■ COLLECTED MATERIAL ■
=-=-=-=-=

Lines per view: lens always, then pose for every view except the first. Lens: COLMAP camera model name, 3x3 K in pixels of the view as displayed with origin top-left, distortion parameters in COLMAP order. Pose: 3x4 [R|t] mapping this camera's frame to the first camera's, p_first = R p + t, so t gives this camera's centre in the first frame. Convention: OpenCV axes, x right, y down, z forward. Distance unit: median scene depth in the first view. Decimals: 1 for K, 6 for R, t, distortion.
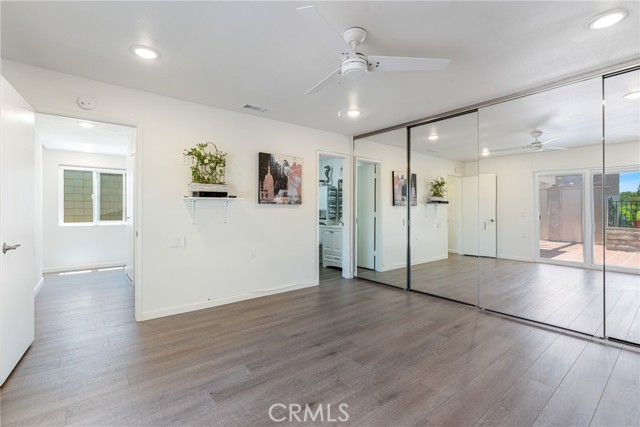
lens RADIAL K [[291.0, 0, 318.1], [0, 291.0, 208.8], [0, 0, 1]] dist [-0.007593, 0.002460]
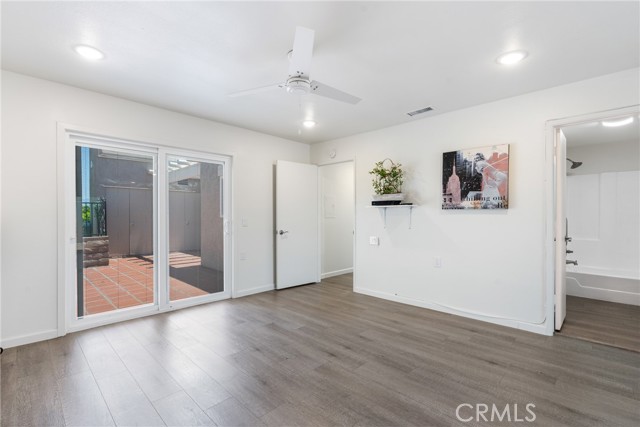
lens RADIAL K [[291.0, 0, 320.2], [0, 291.0, 215.8], [0, 0, 1]] dist [-0.007593, 0.002460]
pose [[0.131570, -0.001316, -0.991306, 0.729169], [-0.000025, 0.999999, -0.001331, 0.003872], [0.991307, 0.000200, 0.131570, 0.561015]]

=-=-=-=-=

■ TASK TO COMPLETE ■
Convert every line of the listing above into a JSON array of strings, one string per line, skipping blank lines and omitting the picture markers.

■ TASK RESULT ■
[
  "Lines per view: lens always, then pose for every view except the first. Lens: COLMAP camera model name, 3x3 K in pixels of the view as displayed with origin top-left, distortion parameters in COLMAP order. Pose: 3x4 [R|t] mapping this camera's frame to the first camera's, p_first = R p + t, so t gives this camera's centre in the first frame. Convention: OpenCV axes, x right, y down, z forward. Distance unit: median scene depth in the first view. Decimals: 1 for K, 6 for R, t, distortion.",
  "lens RADIAL K [[291.0, 0, 318.1], [0, 291.0, 208.8], [0, 0, 1]] dist [-0.007593, 0.002460]",
  "lens RADIAL K [[291.0, 0, 320.2], [0, 291.0, 215.8], [0, 0, 1]] dist [-0.007593, 0.002460]",
  "pose [[0.131570, -0.001316, -0.991306, 0.729169], [-0.000025, 0.999999, -0.001331, 0.003872], [0.991307, 0.000200, 0.131570, 0.561015]]"
]